EXERCISE OBJECTIVE | All of the listing, from first line to last, should be output exactly; the pictures stay out.

INFORMATION PROVIDED |
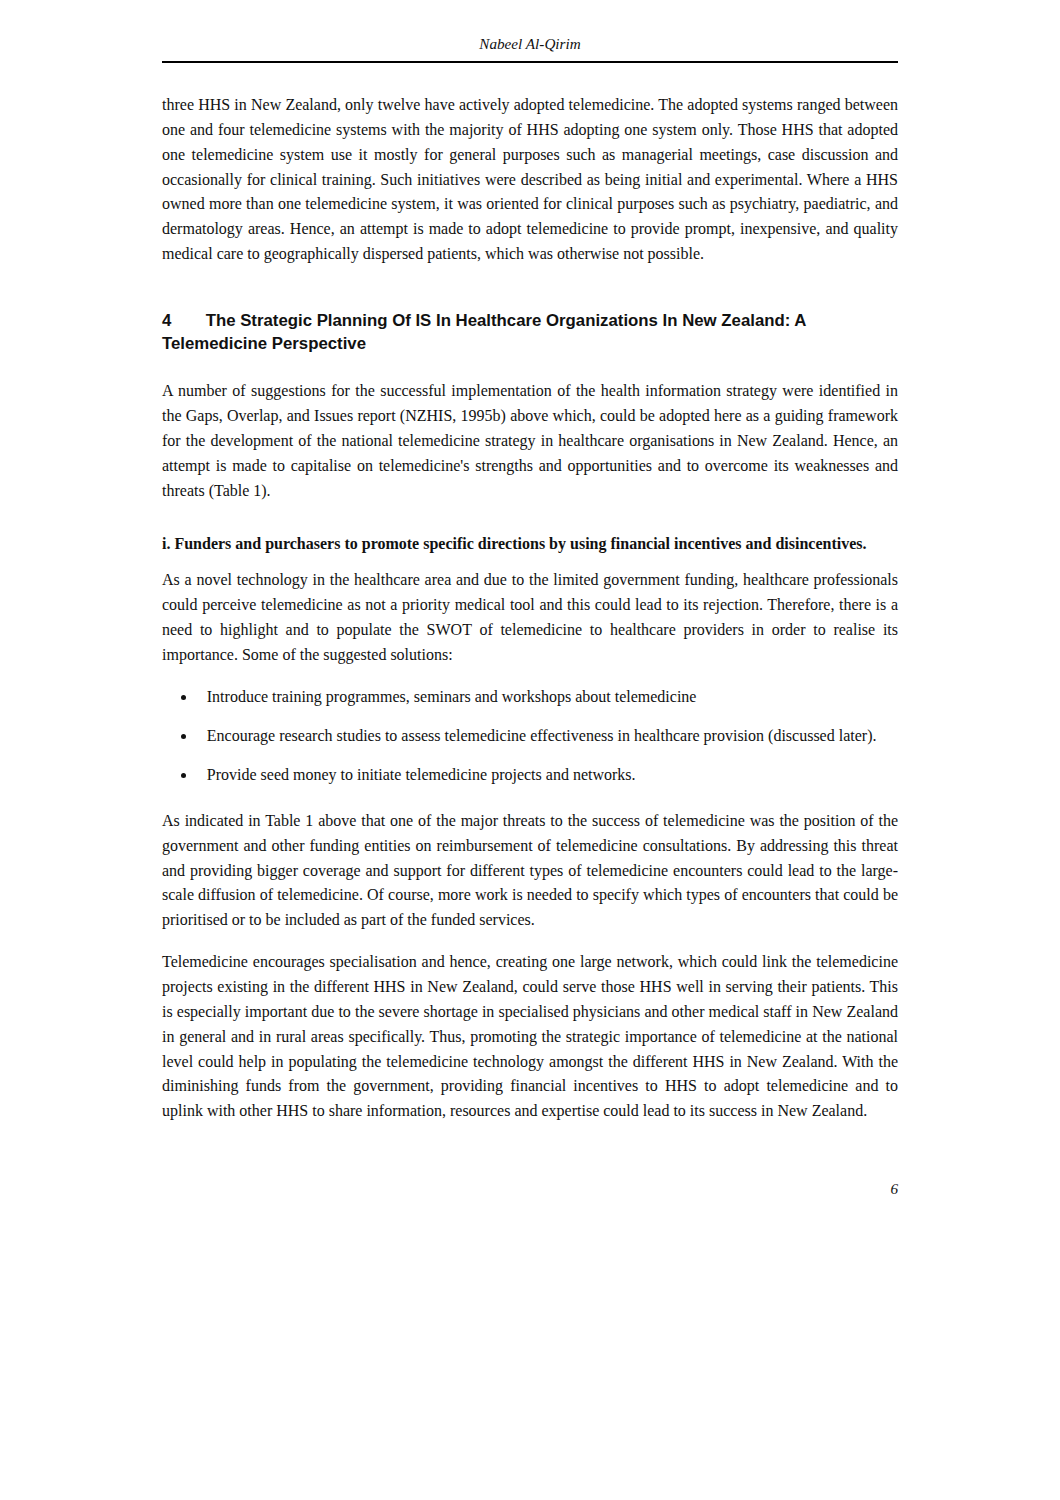Nabeel Al-Qirim
three HHS in New Zealand, only twelve have actively adopted telemedicine. The adopted systems ranged between one and four telemedicine systems with the majority of HHS adopting one system only. Those HHS that adopted one telemedicine system use it mostly for general purposes such as managerial meetings, case discussion and occasionally for clinical training. Such initiatives were described as being initial and experimental. Where a HHS owned more than one telemedicine system, it was oriented for clinical purposes such as psychiatry, paediatric, and dermatology areas. Hence, an attempt is made to adopt telemedicine to provide prompt, inexpensive, and quality medical care to geographically dispersed patients, which was otherwise not possible.
4 The Strategic Planning Of IS In Healthcare Organizations In New Zealand: A Telemedicine Perspective
A number of suggestions for the successful implementation of the health information strategy were identified in the Gaps, Overlap, and Issues report (NZHIS, 1995b) above which, could be adopted here as a guiding framework for the development of the national telemedicine strategy in healthcare organisations in New Zealand. Hence, an attempt is made to capitalise on telemedicine's strengths and opportunities and to overcome its weaknesses and threats (Table 1).
i. Funders and purchasers to promote specific directions by using financial incentives and disincentives.
As a novel technology in the healthcare area and due to the limited government funding, healthcare professionals could perceive telemedicine as not a priority medical tool and this could lead to its rejection. Therefore, there is a need to highlight and to populate the SWOT of telemedicine to healthcare providers in order to realise its importance. Some of the suggested solutions:
Introduce training programmes, seminars and workshops about telemedicine
Encourage research studies to assess telemedicine effectiveness in healthcare provision (discussed later).
Provide seed money to initiate telemedicine projects and networks.
As indicated in Table 1 above that one of the major threats to the success of telemedicine was the position of the government and other funding entities on reimbursement of telemedicine consultations. By addressing this threat and providing bigger coverage and support for different types of telemedicine encounters could lead to the large-scale diffusion of telemedicine. Of course, more work is needed to specify which types of encounters that could be prioritised or to be included as part of the funded services.
Telemedicine encourages specialisation and hence, creating one large network, which could link the telemedicine projects existing in the different HHS in New Zealand, could serve those HHS well in serving their patients. This is especially important due to the severe shortage in specialised physicians and other medical staff in New Zealand in general and in rural areas specifically. Thus, promoting the strategic importance of telemedicine at the national level could help in populating the telemedicine technology amongst the different HHS in New Zealand. With the diminishing funds from the government, providing financial incentives to HHS to adopt telemedicine and to uplink with other HHS to share information, resources and expertise could lead to its success in New Zealand.
6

REPLY TO THE TASK |
Nabeel Al-Qirim
three HHS in New Zealand, only twelve have actively adopted telemedicine. The adopted systems ranged between one and four telemedicine systems with the majority of HHS adopting one system only. Those HHS that adopted one telemedicine system use it mostly for general purposes such as managerial meetings, case discussion and occasionally for clinical training. Such initiatives were described as being initial and experimental. Where a HHS owned more than one telemedicine system, it was oriented for clinical purposes such as psychiatry, paediatric, and dermatology areas. Hence, an attempt is made to adopt telemedicine to provide prompt, inexpensive, and quality medical care to geographically dispersed patients, which was otherwise not possible.
4 The Strategic Planning Of IS In Healthcare Organizations In New Zealand: A Telemedicine Perspective
A number of suggestions for the successful implementation of the health information strategy were identified in the Gaps, Overlap, and Issues report (NZHIS, 1995b) above which, could be adopted here as a guiding framework for the development of the national telemedicine strategy in healthcare organisations in New Zealand. Hence, an attempt is made to capitalise on telemedicine's strengths and opportunities and to overcome its weaknesses and threats (Table 1).
i. Funders and purchasers to promote specific directions by using financial incentives and disincentives.
As a novel technology in the healthcare area and due to the limited government funding, healthcare professionals could perceive telemedicine as not a priority medical tool and this could lead to its rejection. Therefore, there is a need to highlight and to populate the SWOT of telemedicine to healthcare providers in order to realise its importance. Some of the suggested solutions:
Introduce training programmes, seminars and workshops about telemedicine
Encourage research studies to assess telemedicine effectiveness in healthcare provision (discussed later).
Provide seed money to initiate telemedicine projects and networks.
As indicated in Table 1 above that one of the major threats to the success of telemedicine was the position of the government and other funding entities on reimbursement of telemedicine consultations. By addressing this threat and providing bigger coverage and support for different types of telemedicine encounters could lead to the large-scale diffusion of telemedicine. Of course, more work is needed to specify which types of encounters that could be prioritised or to be included as part of the funded services.
Telemedicine encourages specialisation and hence, creating one large network, which could link the telemedicine projects existing in the different HHS in New Zealand, could serve those HHS well in serving their patients. This is especially important due to the severe shortage in specialised physicians and other medical staff in New Zealand in general and in rural areas specifically. Thus, promoting the strategic importance of telemedicine at the national level could help in populating the telemedicine technology amongst the different HHS in New Zealand. With the diminishing funds from the government, providing financial incentives to HHS to adopt telemedicine and to uplink with other HHS to share information, resources and expertise could lead to its success in New Zealand.
6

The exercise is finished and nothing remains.